Database indexes for the non-developers

TL;DR
Database indexes can offer spectacular performance improvements for search queries in a database system. They achieve this by storing sorted copies of the data. They are managed by the database management software, so the effort required to use them is often negligible.

“How can it be so fast”? The founder of the startup I had just started working for was both surprised and excited. The most important page of their web application, a few months on the making already, had been so painfully slow. And it was just getting slower as the user numbers increased. But suddenly, the page was really flying. “I have just added an index at the table” was my reply. Which of course led to the follow-up question “What is an index”? It is often tough to explain technical issues to non-developers, but on this occasion I think I managed to come up with a decent analogy.

The phone book analogy

Imagine you were given a printed phone book. It includes one entry for every mobile phone in the United Kingdom. Let’s say a hundred million of them. And for every mobile phone number, we store the last name of the owner, their first name, their phone number, and the city. As most other phone books, ours is sorted by last name.
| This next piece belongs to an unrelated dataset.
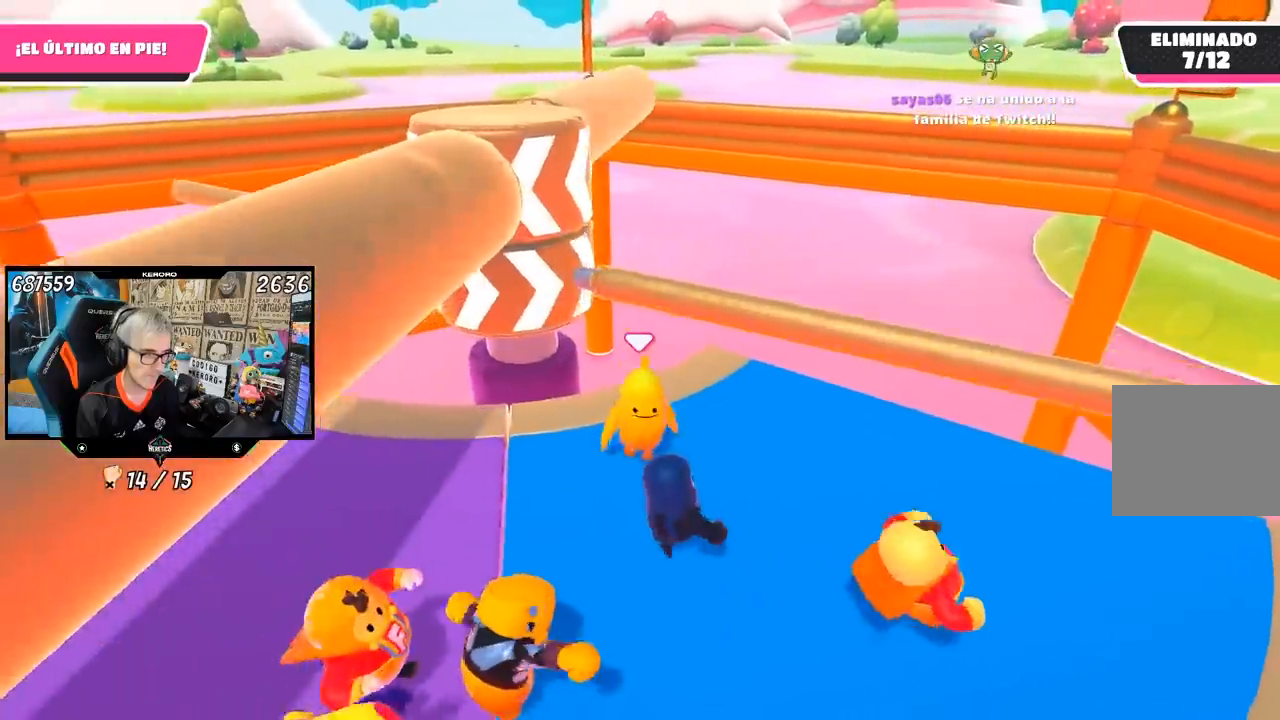
{"buttons": [], "left_stick": "center", "right_stick": "right", "events": [[17, "CROSS", "down"], [150, "left_stick", "left"], [183, "CROSS", "up"], [417, "left_stick", "center"], [483, "right_stick", "right"]]}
A printout of every entry in the book would look like this:

Position	Last name	First name	Phone number	City
1	Aagus	John	0791 2345 678	Manchester
…	…	…	…	…
23,567	Davies	Mia	0791 3333 111	Durham
…	…	…	…	…
65,345,343	Smith	Adam	0791 9696 999	Edinburgh
65,345,344	Smith	Amelia	0791 4444 555	London
65,345,345	Smith	Ava	0791 1000 000	Canterbury
…	…	…	…	…
100,000,000	Zuel	Jack	0791 2000 000	…

Table scan

Now assume you want to find the phone number of Adam Smith from Edinburgh. A slow way to find this information is to start at the first page of the book and read all the entries one-by-one until you reach the line that reads “Smith Adam”. Obviously it would take you a veeeery long time to do so. This algorithm is known as full table scan.

Binary search

A faster option is to open the book in the middle. Read a random surname. If that name is alphabetically before Smith you know that Smith’s name is at the second half of the book. Otherwise it is in the first half. With one check you have eliminated 50 million entries! Then repeat. Open the phone book at the middle of the second half, read a random name and check if it is before or after “Smith”. You have just eliminated another 25 million entries! With every search you eliminate half the entries. Repeat until you find the name you are looking for. This algorithm goes by the name binary search. And it turns out that by using it, the maximum number of checks you need to do to find a name in a catalog of a 100 million people is just 27.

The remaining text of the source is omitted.